If the model can look at external content and then decide whether to call a tool, prompt injection is not just a “chat quality” problem.
It can directly affect:
- tool choice
- privilege abuse
- accidental write operations
- the order in which sensitive resources are requested
- whether the model is manipulated into gathering more context than it should
The official MCP security guidance calls out these risks very directly. So if you run a public server, I would at least do the following:
- separate higher-risk write tools from read tools
- make dangerous tool schemas stricter
- avoid returning excessive detail that increases the attack surface of the next turn
- apply stronger authz to privileged tools instead of trusting the model to “do the right thing”
In other words, tool safety cannot be outsourced to model goodwill.
The implementation order I trust more: shrink the surface, then permissions, then observability
If I had to compress the whole article into one engineering sequence, it would be this:
-
Shrink the public surface first
Do not expose every helper just because you can. -
Then separate authn from authz
Authentication proves identity. Authorization constrains action. -
Then add observability and governance
Logging, tracing, rate limits, golden prompts, and real-host testing.
That order is healthier than shipping first and hardening by patch.
Because it accepts a simple fact:
Once an MCP server is public, it is no longer just a Python app. It is an execution boundary shaped by models, hosts, proxies, and users at the same time.
A minimal but healthier FastMCP direction
This is not meant as production copy-paste code.

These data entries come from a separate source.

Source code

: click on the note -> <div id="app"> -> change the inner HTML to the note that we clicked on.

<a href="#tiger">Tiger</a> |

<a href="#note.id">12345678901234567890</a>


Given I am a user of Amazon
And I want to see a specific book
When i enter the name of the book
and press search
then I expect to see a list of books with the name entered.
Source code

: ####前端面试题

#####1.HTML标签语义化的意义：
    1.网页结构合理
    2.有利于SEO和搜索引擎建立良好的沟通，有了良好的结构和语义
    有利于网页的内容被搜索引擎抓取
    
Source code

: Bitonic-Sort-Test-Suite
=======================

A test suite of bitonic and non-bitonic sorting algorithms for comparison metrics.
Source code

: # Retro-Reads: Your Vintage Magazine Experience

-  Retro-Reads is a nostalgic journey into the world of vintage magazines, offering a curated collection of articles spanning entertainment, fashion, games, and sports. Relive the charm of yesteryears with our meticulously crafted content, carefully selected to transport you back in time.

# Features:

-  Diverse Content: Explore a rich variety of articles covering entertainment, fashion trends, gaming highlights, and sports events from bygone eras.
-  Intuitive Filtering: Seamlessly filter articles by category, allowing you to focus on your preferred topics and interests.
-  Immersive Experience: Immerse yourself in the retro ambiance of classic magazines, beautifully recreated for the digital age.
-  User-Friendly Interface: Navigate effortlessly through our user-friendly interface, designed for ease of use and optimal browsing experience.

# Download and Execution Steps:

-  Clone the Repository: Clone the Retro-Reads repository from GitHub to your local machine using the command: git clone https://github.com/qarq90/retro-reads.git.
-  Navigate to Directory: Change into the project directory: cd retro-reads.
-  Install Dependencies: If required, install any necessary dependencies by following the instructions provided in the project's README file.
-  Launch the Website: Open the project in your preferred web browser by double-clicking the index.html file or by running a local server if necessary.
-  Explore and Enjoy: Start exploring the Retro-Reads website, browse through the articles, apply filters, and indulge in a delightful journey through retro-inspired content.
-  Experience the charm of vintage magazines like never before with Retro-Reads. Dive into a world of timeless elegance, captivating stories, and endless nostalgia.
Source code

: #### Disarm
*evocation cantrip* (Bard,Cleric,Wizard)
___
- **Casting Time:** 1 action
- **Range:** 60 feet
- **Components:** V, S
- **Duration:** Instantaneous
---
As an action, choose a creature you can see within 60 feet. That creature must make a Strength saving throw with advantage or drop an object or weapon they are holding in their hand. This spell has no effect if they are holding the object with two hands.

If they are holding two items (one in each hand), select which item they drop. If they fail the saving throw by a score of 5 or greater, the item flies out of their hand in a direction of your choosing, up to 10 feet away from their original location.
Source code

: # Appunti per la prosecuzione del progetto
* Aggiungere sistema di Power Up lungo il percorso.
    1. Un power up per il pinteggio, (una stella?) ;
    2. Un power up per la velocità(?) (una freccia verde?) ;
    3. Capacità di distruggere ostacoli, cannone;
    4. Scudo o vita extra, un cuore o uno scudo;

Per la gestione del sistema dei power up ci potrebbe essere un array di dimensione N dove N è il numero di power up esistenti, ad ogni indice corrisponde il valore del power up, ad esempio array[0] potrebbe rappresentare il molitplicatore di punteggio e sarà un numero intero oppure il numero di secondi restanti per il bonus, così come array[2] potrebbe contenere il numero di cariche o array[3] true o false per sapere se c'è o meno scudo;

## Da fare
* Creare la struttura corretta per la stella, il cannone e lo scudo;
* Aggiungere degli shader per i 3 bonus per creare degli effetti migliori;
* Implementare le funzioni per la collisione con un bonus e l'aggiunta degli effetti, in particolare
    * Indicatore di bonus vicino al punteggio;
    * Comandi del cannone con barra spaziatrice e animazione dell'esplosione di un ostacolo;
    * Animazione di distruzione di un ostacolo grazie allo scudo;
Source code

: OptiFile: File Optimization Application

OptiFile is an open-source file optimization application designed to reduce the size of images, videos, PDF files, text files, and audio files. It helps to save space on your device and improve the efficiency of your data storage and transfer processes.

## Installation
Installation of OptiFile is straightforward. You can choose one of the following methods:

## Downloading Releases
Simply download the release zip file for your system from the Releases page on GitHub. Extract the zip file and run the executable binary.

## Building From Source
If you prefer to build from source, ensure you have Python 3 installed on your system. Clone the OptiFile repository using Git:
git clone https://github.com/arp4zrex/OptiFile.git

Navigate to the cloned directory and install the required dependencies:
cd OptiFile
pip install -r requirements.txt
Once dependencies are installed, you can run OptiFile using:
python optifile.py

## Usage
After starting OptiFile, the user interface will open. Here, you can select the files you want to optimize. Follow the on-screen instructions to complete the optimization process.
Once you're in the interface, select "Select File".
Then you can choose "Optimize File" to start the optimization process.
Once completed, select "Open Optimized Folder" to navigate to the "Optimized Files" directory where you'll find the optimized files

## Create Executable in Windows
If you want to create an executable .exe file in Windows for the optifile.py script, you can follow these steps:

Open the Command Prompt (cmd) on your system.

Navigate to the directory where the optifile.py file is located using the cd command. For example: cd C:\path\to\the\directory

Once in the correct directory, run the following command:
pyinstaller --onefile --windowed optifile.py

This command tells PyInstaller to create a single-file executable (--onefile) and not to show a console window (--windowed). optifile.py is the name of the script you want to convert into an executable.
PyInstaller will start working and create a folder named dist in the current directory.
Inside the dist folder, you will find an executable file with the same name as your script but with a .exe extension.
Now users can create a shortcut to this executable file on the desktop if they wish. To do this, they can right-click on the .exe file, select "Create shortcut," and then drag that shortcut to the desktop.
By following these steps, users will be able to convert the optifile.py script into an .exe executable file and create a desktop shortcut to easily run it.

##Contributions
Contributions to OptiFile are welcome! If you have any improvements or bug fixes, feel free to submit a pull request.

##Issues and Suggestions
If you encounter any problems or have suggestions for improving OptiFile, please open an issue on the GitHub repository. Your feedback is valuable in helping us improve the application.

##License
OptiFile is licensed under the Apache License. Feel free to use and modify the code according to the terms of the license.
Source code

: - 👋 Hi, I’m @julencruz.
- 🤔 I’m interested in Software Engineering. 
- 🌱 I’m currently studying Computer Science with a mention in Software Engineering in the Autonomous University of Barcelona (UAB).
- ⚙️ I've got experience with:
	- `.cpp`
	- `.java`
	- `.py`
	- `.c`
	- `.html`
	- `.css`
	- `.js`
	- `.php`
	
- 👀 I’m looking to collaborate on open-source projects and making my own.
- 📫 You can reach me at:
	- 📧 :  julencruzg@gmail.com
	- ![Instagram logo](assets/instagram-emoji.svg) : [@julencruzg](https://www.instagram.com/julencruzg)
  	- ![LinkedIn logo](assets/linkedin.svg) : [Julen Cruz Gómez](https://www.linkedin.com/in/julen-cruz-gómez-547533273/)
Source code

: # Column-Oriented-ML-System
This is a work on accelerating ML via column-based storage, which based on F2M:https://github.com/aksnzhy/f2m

It is a shape worth thinking from:
from fastmcp import FastMCP
from fastmcp.server.middleware import AuthMiddleware
from fastmcp.server.auth import require_scopes
mcp = FastMCP("Example Public Server")
mcp.add_middleware(
AuthMiddleware(
auth=lambda ctx: ctx.has_scope("mcp:read")
)
)
@mcp.tool
@require_scopes("jobs:read")
def query_jobs(keyword: str, top_k: int = 10) -> dict:
# strict validation + bounded response
...
The real point is not the decorator.
The real point is that you have already thought through:
- which tools should exist at all
- which scope should be able to see them
- whether the response needs trimming
- which higher-risk actions deserve separate treatment
The one line I most want to leave behind
A lot of teams think of public MCP security as:
How do I protect an MCP app?
I think the better framing is:
How do I draw an execution boundary between a model and the outside world that does not collapse just because a request had a token?
That boundary is what security, auth, and hardening are really for.